*** Opening of DATA IN THIS EXERCISE ***

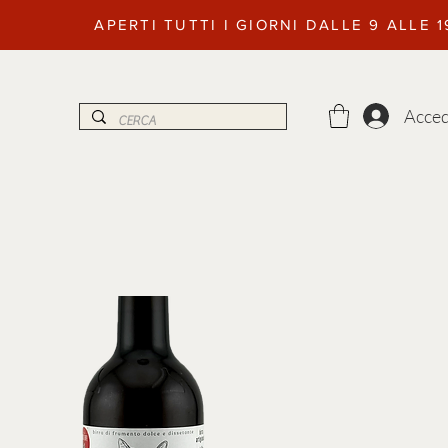
APERTI TUTTI I GIORNI DALLE 9 ALLE 
Acced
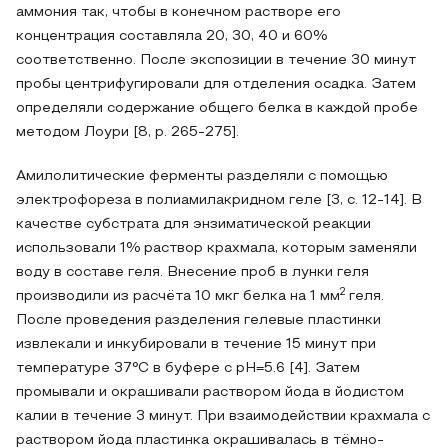
аммония так, чтобы в конечном растворе его
концентрация составляла 20, 30, 40 и 60%
соответственно. После экспозиции в течение 30 минут
пробы центрифугировали для отделения осадка. Затем
определяли содержание общего белка в каждой пробе
методом Лоури [8, p. 265-275].
Амилолитические ферменты разделяли с помощью
электрофореза в полиамилакридном геле [3, c. 12-14]. В
качестве субстрата для энзиматической реакции
использовали 1% раствор крахмала, которым заменяли
воду в составе геля. Внесение проб в лунки геля
2
производили из расчёта 10 мкг белка на 1 мм
геля.
После проведения разделения гелевые пластинки
извлекали и инкубировали в течение 15 минут при
температуре 37°С в буфере с pH=5.6 [4]. Затем
промывали и окрашивали раствором йода в йодистом
калии в течение 3 минут. При взаимодействии крахмала с
раствором йода пластинка окрашивалась в тёмно-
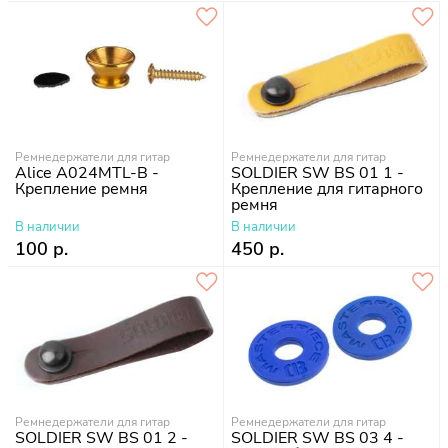
Ремнедержатели для гитар
Ремнедержатели для гитар
Alice A024MTL-B -
SOLDIER SW BS 01 1 -
Крепление ремня
Крепление для гитарного
ремня
В наличии
В наличии
100 р.
450 р.
Ремнедержатели для гитар
Ремнедержатели для гитар
SOLDIER SW BS 01 2 -
SOLDIER SW BS 03 4 -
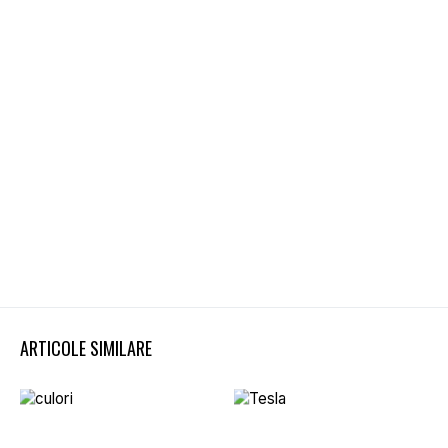
ARTICOLE SIMILARE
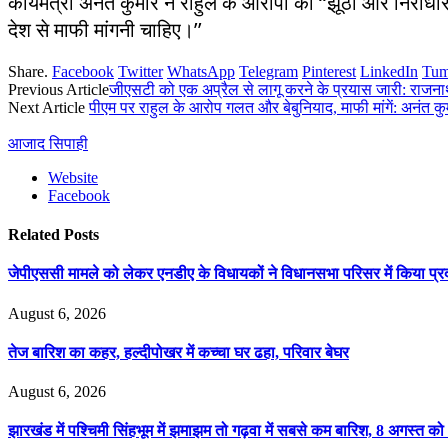
कार्यमंत्री अनंत कुमार ने राहुल के आरोपों को ‘‘झूठा और निराधार’
देश से माफी मांगनी चाहिए।’’
Share.
Facebook
Twitter
WhatsApp
Telegram
Pinterest
LinkedIn
Tum
Previous Article
जीएसटी को एक अप्रैल से लागू करने के प्रयास जारी: राजन
Next Article
पीएम पर राहुल के आरोप गलत और बेबुनियाद, माफी मांगें: अनंत कु
आजाद सिपाही
Website
Facebook
Related
Posts
जेपीएससी मामले को लेकर एनडीए के विधायकों ने विधानसभा परिसर में किया प्रद
August 6, 2026
तेज बारिश का कहर, हल्दीपोखर में कच्चा घर ढहा, परिवार बेघर
August 6, 2026
झारखंड में पश्चिमी सिंहभूम में झमाझम तो गढ़वा में सबसे कम बारिश, 8 अगस्त को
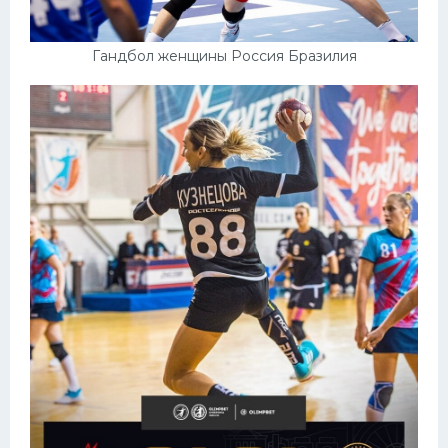
Гандбол женщины Россия Бразилия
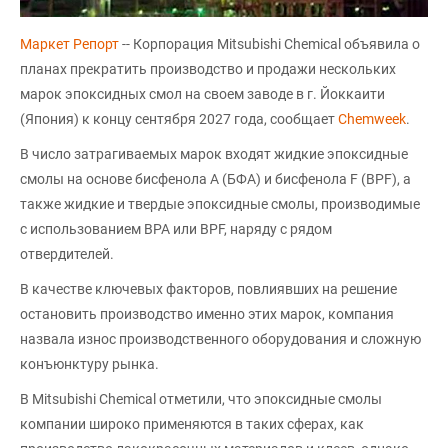
Маркет Репорт
-- Корпорация Mitsubishi Chemical объявила о
планах прекратить производство и продажи нескольких
марок эпоксидных смол на своем заводе в г. Йоккаити
(Япония) к концу сентября 2027 года, сообщает
Chemweek
.
В число затрагиваемых марок входят жидкие эпоксидные
смолы на основе бисфенола А (БФА) и бисфенола F (BPF), а
также жидкие и твердые эпоксидные смолы, производимые
с использованием BPA или BPF, наряду с рядом
отвердителей.
В качестве ключевых факторов, повлиявших на решение
остановить производство именно этих марок, компания
назвала износ производственного оборудования и сложную
конъюнктуру рынка.
В Mitsubishi Chemical отметили, что эпоксидные смолы
компании широко применяются в таких сферах, как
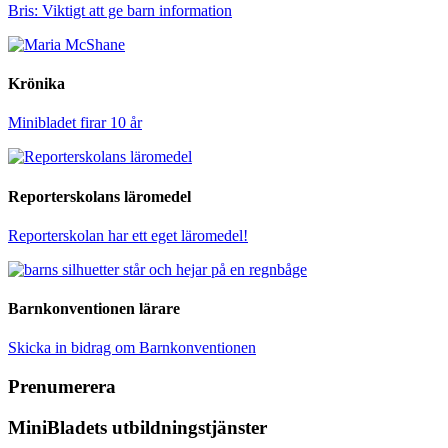
Bris: Viktigt att ge barn information
Krönika
Minibladet firar 10 år
Reporterskolans läromedel
Reporterskolan har ett eget läromedel!
Barnkonventionen lärare
Skicka in bidrag om Barnkonventionen
Prenumerera
MiniBladets utbildningstjänster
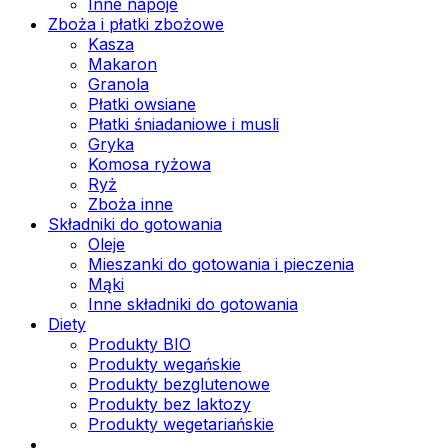
Inne napoje
Zboża i płatki zbożowe
Kasza
Makaron
Granola
Płatki owsiane
Płatki śniadaniowe i musli
Gryka
Komosa ryżowa
Ryż
Zboża inne
Składniki do gotowania
Oleje
Mieszanki do gotowania i pieczenia
Mąki
Inne składniki do gotowania
Diety
Produkty BIO
Produkty wegańskie
Produkty bezglutenowe
Produkty bez laktozy
Produkty wegetariańskie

*** Close of DATA IN THIS EXERCISE ***

> [WHAT THE TASK ASKS]: In the reply, each line of the data must appear exactly as written, and no picture may appear.

> [REPLY]:
APERTI TUTTI I GIORNI DALLE 9 ALLE 
Acced
аммония так, чтобы в конечном растворе его
концентрация составляла 20, 30, 40 и 60%
соответственно. После экспозиции в течение 30 минут
пробы центрифугировали для отделения осадка. Затем
определяли содержание общего белка в каждой пробе
методом Лоури [8, p. 265-275].
Амилолитические ферменты разделяли с помощью
электрофореза в полиамилакридном геле [3, c. 12-14]. В
качестве субстрата для энзиматической реакции
использовали 1% раствор крахмала, которым заменяли
воду в составе геля. Внесение проб в лунки геля
2
производили из расчёта 10 мкг белка на 1 мм
геля.
После проведения разделения гелевые пластинки
извлекали и инкубировали в течение 15 минут при
температуре 37°С в буфере с pH=5.6 [4]. Затем
промывали и окрашивали раствором йода в йодистом
калии в течение 3 минут. При взаимодействии крахмала с
раствором йода пластинка окрашивалась в тёмно-
Ремнедержатели для гитар
Ремнедержатели для гитар
Alice A024MTL-B -
SOLDIER SW BS 01 1 -
Крепление ремня
Крепление для гитарного
ремня
В наличии
В наличии
100 р.
450 р.
Ремнедержатели для гитар
Ремнедержатели для гитар
SOLDIER SW BS 01 2 -
SOLDIER SW BS 03 4 -
ARTICOLE SIMILARE
कार्यमंत्री अनंत कुमार ने राहुल के आरोपों को ‘‘झूठा और निराधार’
देश से माफी मांगनी चाहिए।’’
Share.
Facebook
Twitter
WhatsApp
Telegram
Pinterest
LinkedIn
Tum
Previous Article
जीएसटी को एक अप्रैल से लागू करने के प्रयास जारी: राजन
Next Article
पीएम पर राहुल के आरोप गलत और बेबुनियाद, माफी मांगें: अनंत कु
आजाद सिपाही
Website
Facebook
Related
Posts
जेपीएससी मामले को लेकर एनडीए के विधायकों ने विधानसभा परिसर में किया प्रद
August 6, 2026
तेज बारिश का कहर, हल्दीपोखर में कच्चा घर ढहा, परिवार बेघर
August 6, 2026
झारखंड में पश्चिमी सिंहभूम में झमाझम तो गढ़वा में सबसे कम बारिश, 8 अगस्त को
Гандбол женщины Россия Бразилия
Маркет Репорт
-- Корпорация Mitsubishi Chemical объявила о
планах прекратить производство и продажи нескольких
марок эпоксидных смол на своем заводе в г. Йоккаити
(Япония) к концу сентября 2027 года, сообщает
Chemweek
.
В число затрагиваемых марок входят жидкие эпоксидные
смолы на основе бисфенола А (БФА) и бисфенола F (BPF), а
также жидкие и твердые эпоксидные смолы, производимые
с использованием BPA или BPF, наряду с рядом
отвердителей.
В качестве ключевых факторов, повлиявших на решение
остановить производство именно этих марок, компания
назвала износ производственного оборудования и сложную
конъюнктуру рынка.
В Mitsubishi Chemical отметили, что эпоксидные смолы
компании широко применяются в таких сферах, как
Bris: Viktigt att ge barn information
Krönika
Minibladet firar 10 år
Reporterskolans läromedel
Reporterskolan har ett eget läromedel!
Barnkonventionen lärare
Skicka in bidrag om Barnkonventionen
Prenumerera
MiniBladets utbildningstjänster
Inne napoje
Zboża i płatki zbożowe
Kasza
Makaron
Granola
Płatki owsiane
Płatki śniadaniowe i musli
Gryka
Komosa ryżowa
Ryż
Zboża inne
Składniki do gotowania
Oleje
Mieszanki do gotowania i pieczenia
Mąki
Inne składniki do gotowania
Diety
Produkty BIO
Produkty wegańskie
Produkty bezglutenowe
Produkty bez laktozy
Produkty wegetariańskie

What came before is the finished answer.